Atty. Busico in a reply-telegram dated February 17,1970 clarified that the respondent had until February 21 within which to make payment. He asked the respondent to wire how the payment would be made (Exh. K). The respondent did not bother to reply.chanrobles virtual law library

3 The Fiscal issued a subpoena to the respondent to attend the hearing scheduled on August 3, 1973. The respondent did not appear. The Fiscal motu propio cancelled the hearing in order to give the respondent a chance to be heard. The case was set for hearing on August 6, 1973 with due notice to the respondent. He did not appear. Mrs. Daroy testified at the hearing. The complainants presented their Exhibits A to L-1.

On January 2, 1974 the Solicitor General filed a complaint for disbarment against respondent Legaspi (See Sec. 5, Rule 139, Rules of Court). After the respondent had filed his answer through counsel, which answer is at variance with his answer to the original complaint, the case was again referred to the City Fiscal of Iligan City for the reception of respondent's evidence.

He set the case for hearing on June 25 and July 2, 1974 with due notice to the respondent and his counsel. On those dates the complainants and their counsel appeared but the respondent and his counsel did not appear. The hearing for July 30, 1974 was postponed at respondent's instance. At his request, the case was set for hearing on August 2,1974. As usual, the respondent and counsel did not appear.
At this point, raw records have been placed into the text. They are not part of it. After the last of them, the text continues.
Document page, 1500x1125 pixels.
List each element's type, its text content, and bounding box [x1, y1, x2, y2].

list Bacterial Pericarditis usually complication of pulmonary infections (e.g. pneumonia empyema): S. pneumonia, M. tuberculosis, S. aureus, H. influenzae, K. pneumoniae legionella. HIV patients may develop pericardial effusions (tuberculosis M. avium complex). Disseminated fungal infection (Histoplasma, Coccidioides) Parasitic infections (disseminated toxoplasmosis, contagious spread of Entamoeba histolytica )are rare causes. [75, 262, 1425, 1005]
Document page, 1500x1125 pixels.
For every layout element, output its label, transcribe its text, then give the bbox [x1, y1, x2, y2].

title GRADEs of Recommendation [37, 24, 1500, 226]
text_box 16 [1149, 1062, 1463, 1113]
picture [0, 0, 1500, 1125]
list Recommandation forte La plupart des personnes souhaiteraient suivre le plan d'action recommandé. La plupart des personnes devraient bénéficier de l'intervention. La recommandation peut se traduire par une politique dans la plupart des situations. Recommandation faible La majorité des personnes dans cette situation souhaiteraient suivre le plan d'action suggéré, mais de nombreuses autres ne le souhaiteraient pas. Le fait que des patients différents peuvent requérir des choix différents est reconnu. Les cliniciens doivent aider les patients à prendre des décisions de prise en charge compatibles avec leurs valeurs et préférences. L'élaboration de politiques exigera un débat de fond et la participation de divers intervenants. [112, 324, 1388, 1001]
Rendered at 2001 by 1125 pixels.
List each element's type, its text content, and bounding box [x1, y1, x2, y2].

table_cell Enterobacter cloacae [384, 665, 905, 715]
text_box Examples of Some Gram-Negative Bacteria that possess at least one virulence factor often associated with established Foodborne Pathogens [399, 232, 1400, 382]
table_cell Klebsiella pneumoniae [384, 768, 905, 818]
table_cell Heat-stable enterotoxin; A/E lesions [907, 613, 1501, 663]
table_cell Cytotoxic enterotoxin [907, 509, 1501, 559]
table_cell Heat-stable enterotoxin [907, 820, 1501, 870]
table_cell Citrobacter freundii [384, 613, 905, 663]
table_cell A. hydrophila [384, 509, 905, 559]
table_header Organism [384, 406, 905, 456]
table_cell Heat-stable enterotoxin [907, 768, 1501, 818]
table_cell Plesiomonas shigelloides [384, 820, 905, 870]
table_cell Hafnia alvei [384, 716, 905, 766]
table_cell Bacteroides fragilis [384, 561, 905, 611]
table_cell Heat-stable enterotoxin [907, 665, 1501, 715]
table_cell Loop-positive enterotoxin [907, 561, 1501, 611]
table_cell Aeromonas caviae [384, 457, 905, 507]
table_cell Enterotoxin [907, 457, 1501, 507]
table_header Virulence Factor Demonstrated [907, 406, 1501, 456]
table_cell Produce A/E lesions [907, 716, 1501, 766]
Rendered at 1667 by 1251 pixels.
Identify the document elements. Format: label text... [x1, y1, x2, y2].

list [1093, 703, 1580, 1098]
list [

The case was set for hearing on August 27 for the last time. On that date the respondent presented his evidence. He asked for a continuance. The continuation of the hearing was set for August 30. The respondent did not appear. The Fiscal heard complainants' rebuttal evidence.

Respondents' additional evidence was received in this Court only on April 1, 1975. His memorandum was submitted in June, 1975.